Converting from base unit
Base unit is either metre, gram or litre.

Scale bar
Represents a specific whole number of µm. (Is often 2 to 5cm in length.
To draw the scale bar: determine the actual length of the object to be drawn, divide the actual length by the drawing’s length (should be a whole number).
E.g. Actual length of cell = 30µm, Length of drawing = 10cm. Scale = actual length/length of drawing. A 1cm scale bar would represent 3µm, or a 2c, scale bar would represent 6µm.

Using scale bars to calculate actual size of cells and organelles (shown on drawings/micrograph)
Actual size = length of image (mm)/length of scale bar (mm) x representative length of scale bar (µm)
E.g. actual size = 100/2 × 6, actual size = 30µm
Drawing scaled diagrams
½ page size (large drawings)
Use pencil
Simple, clear lines, don’t cross, one side, no arrows, touch structure, continuous lines, no shading
Title - name and magnification, underline
Needs scale bar (should be a ¼ to a 1/3 of cell) and magnification
The drawn length of bar (d) = Drawn size of cell (D) x actual size from bar (a) / Actual size of cell (A)
Use micrometres or nanometres.
(Draw 2 - 3 cells, only what u see, middle of page)

Working out magnification
Measure the length of the scale bar in mm.
Convert this to the same units as the scale bar (µm)
Divide scale bar length by actual object scale bar length. (Written on scale bar.)
E.g. 1. scale bar is 13mm. 2. 13 × 1000 = 13 000 µm 3. 13 000 / 1 = 13 000x magnification
Magnifiying power
Calculating the total magnification of a microscope = ocular lens power x objective lens power.
Eyepiece is normally 10x for light microscope

Calculating the size of a cell viewed under a microscope
To work out the size fo a cell, you divide the number of cells you can see in the FOV by the diameter of the FOV. This equals the measure length of each cell (mm) - is not the actual length of the cell.
A cell at x100 magnification which fills the FOV is about 1.5mm across.

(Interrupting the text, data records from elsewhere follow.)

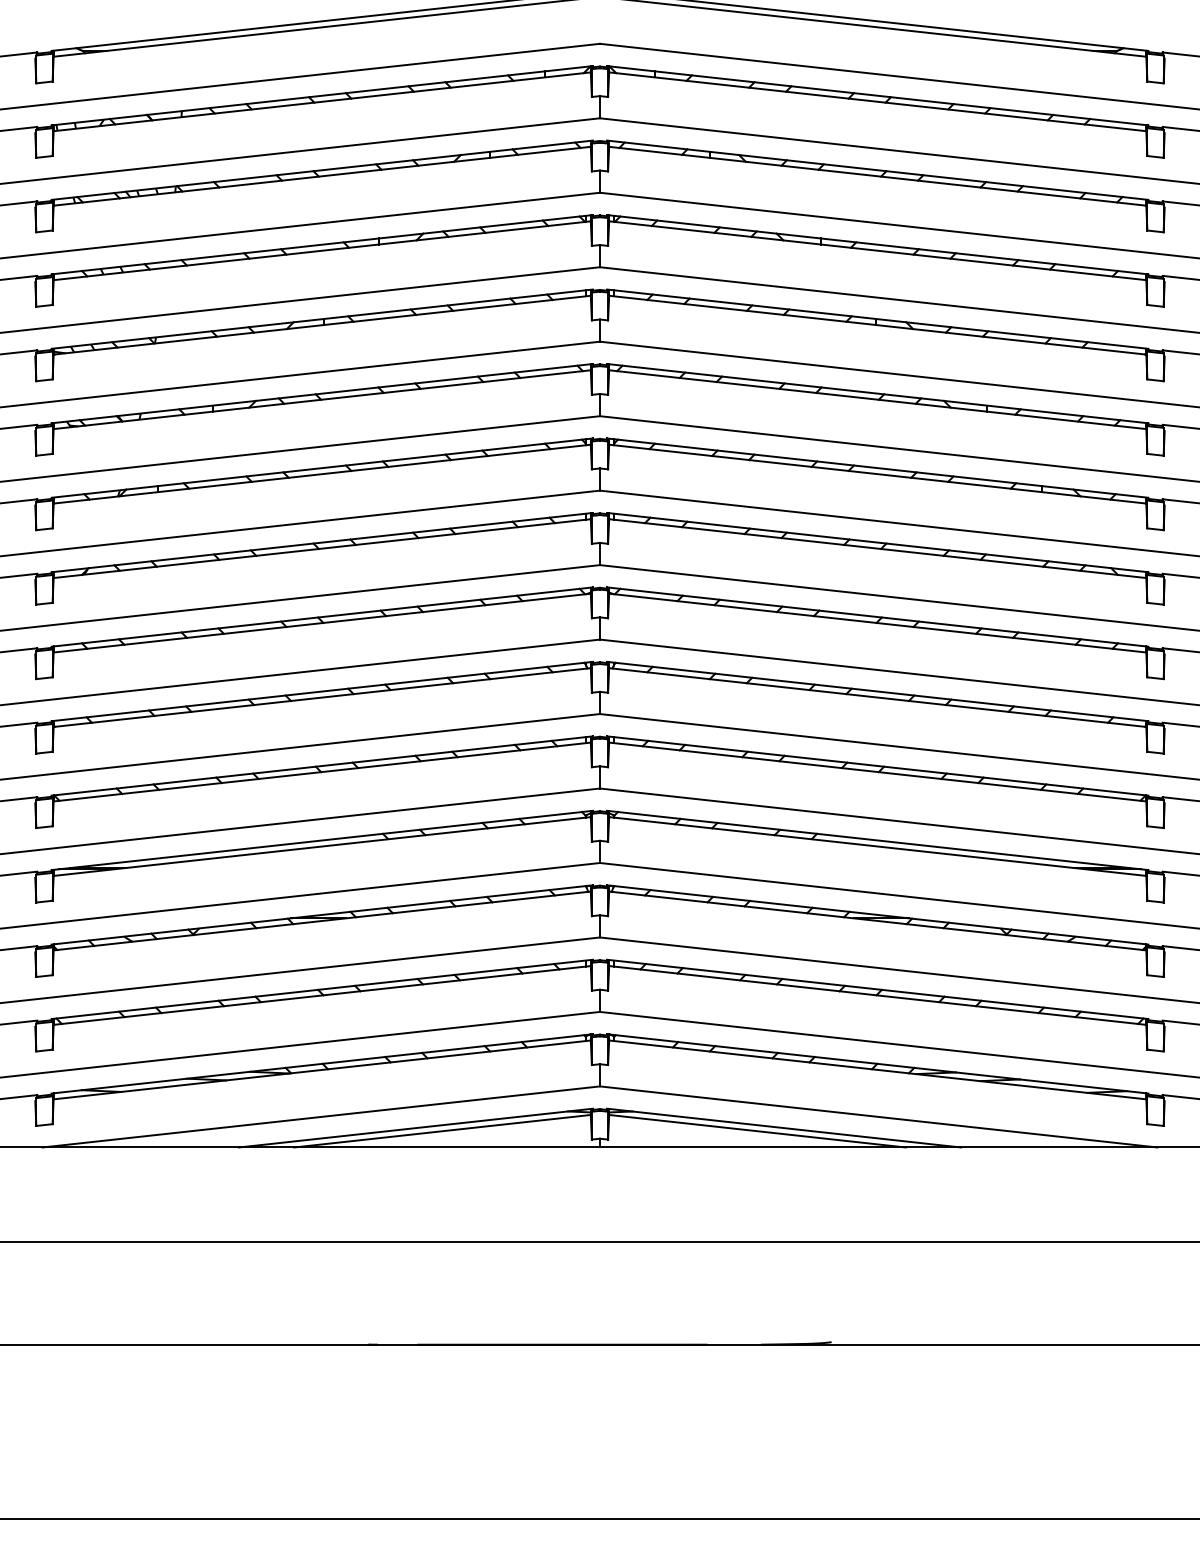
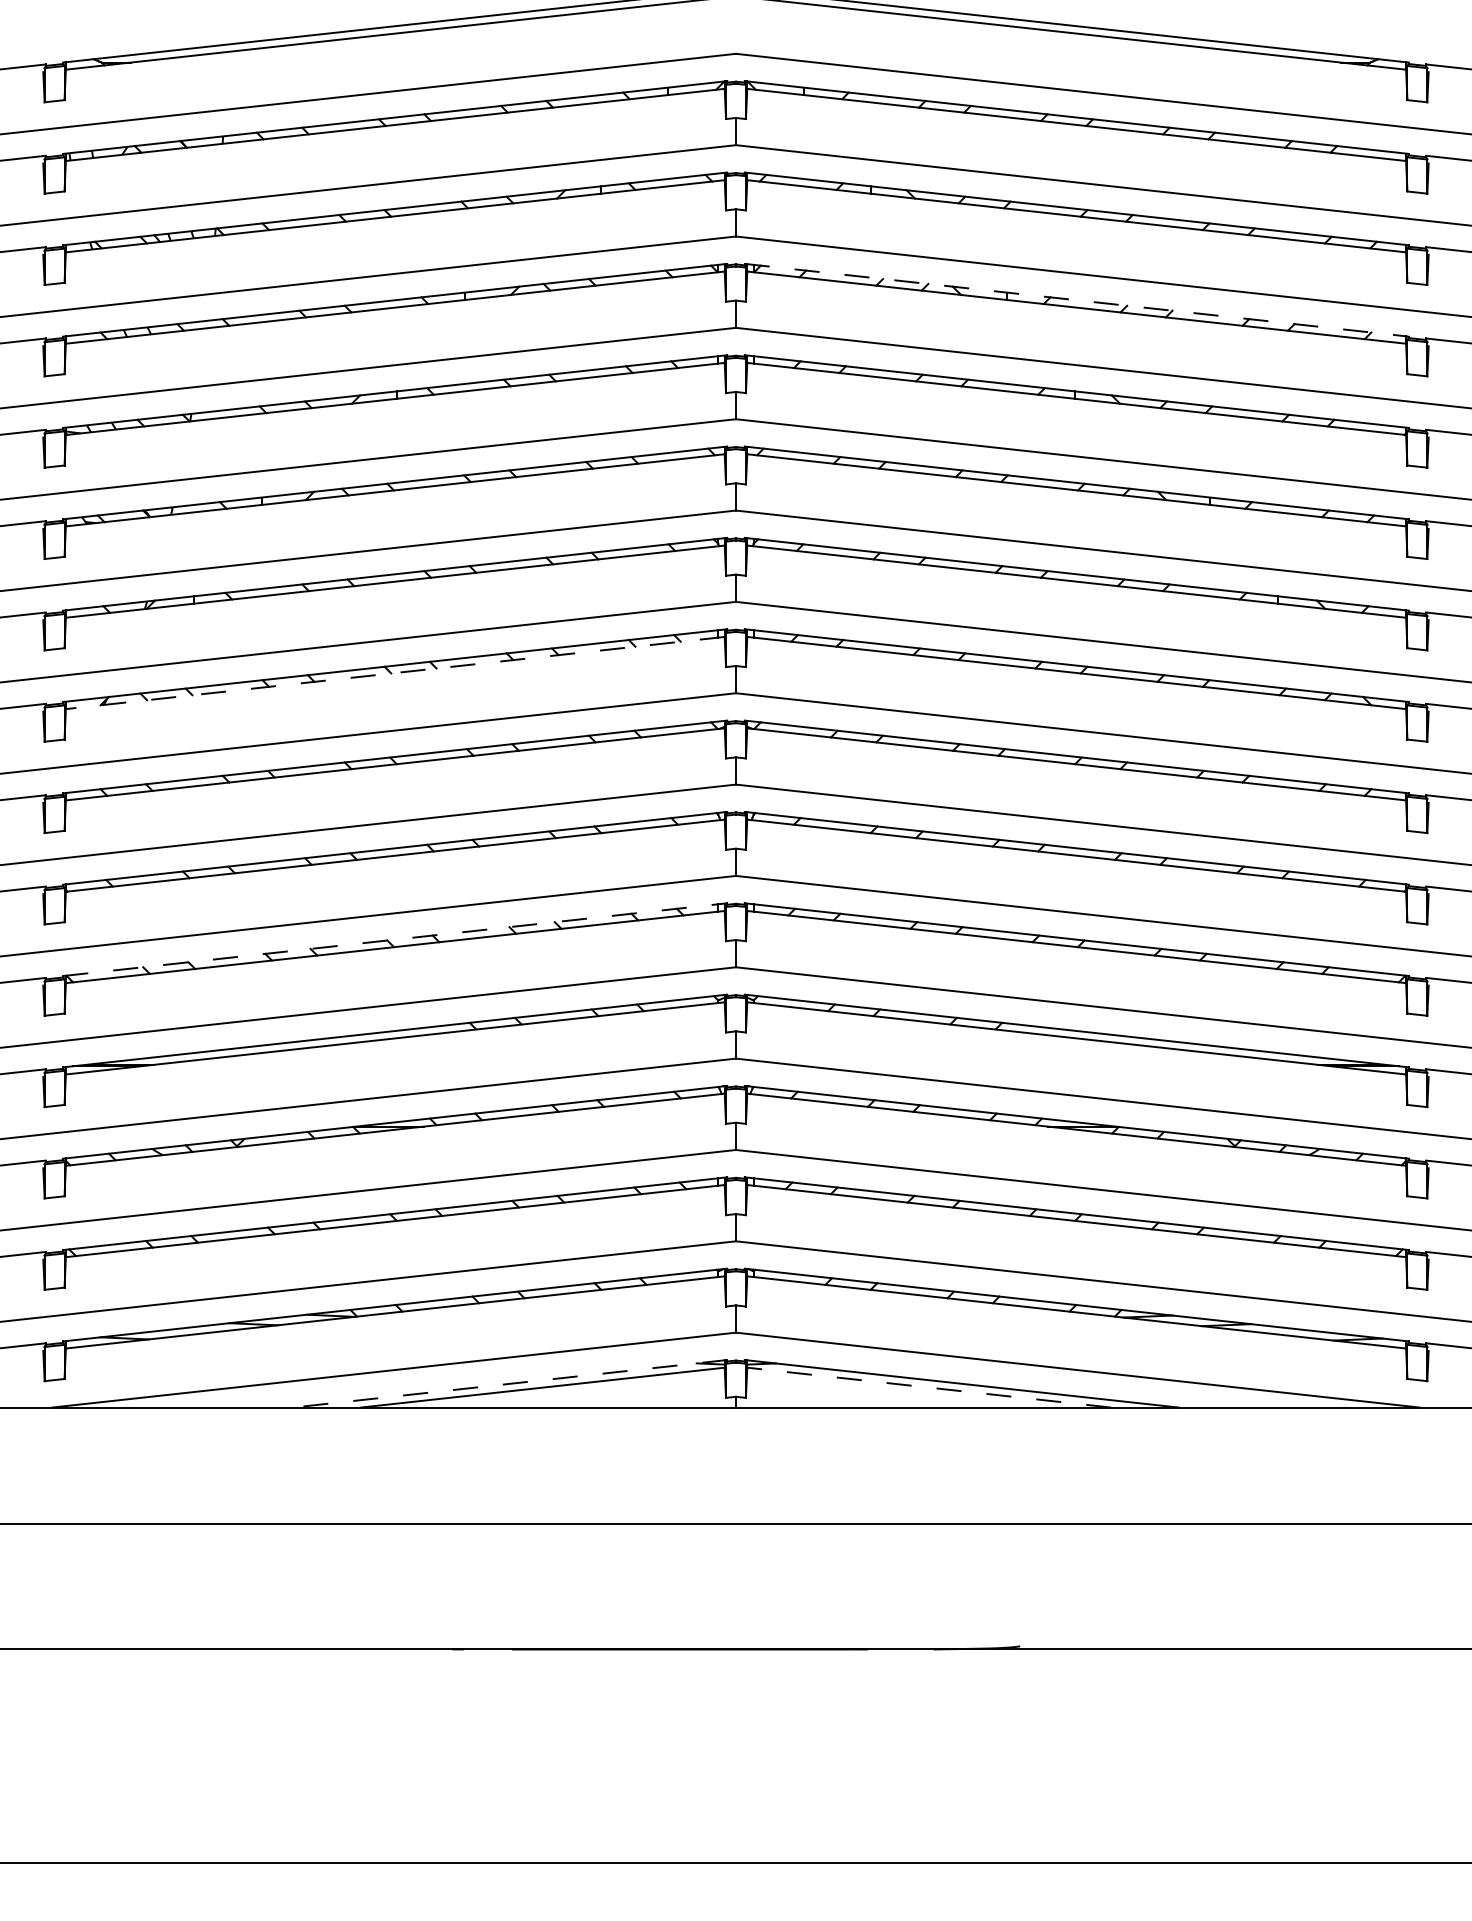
line: (878, 244) -> (1077, 299), solid -> dashed
line: (321, 548) -> (394, 672), solid -> dashed
line: (322, 765) -> (395, 939), solid -> dashed
line: (415, 1128) -> (509, 1384), solid -> dashed
line: (757, 1131) -> (929, 1387), solid -> dashed

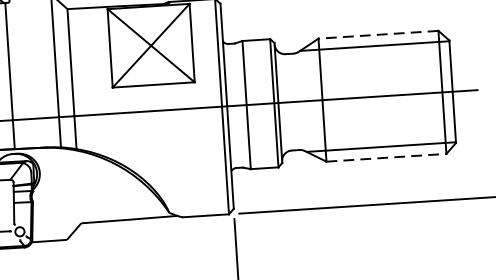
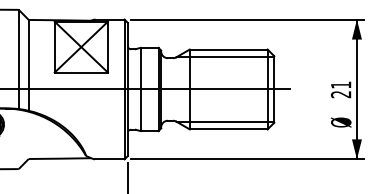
line: (378, 34) -> (228, 49), dashed -> solid
line: (386, 157) -> (228, 129), dashed -> solid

If there are two cells, each is about 0.75mm cross. This is the measured length of the cell.
To calculate the actual length of the cell, divide the measured length by the magnification.
Field of view (mm)/number of cells = measured length of each cell (mm)
E.g. a microscope with ocular x 10 and objective x 40 (average three cells visible across). Total magnification = 10 × 40 = X400. FOV = 450µm (from table) Measured length: 450µm/3 cells = 150µm

Field of View (FOV)
Is the area seen with the eyepiece. The width of the FOV can be emasured using a mini grid slide.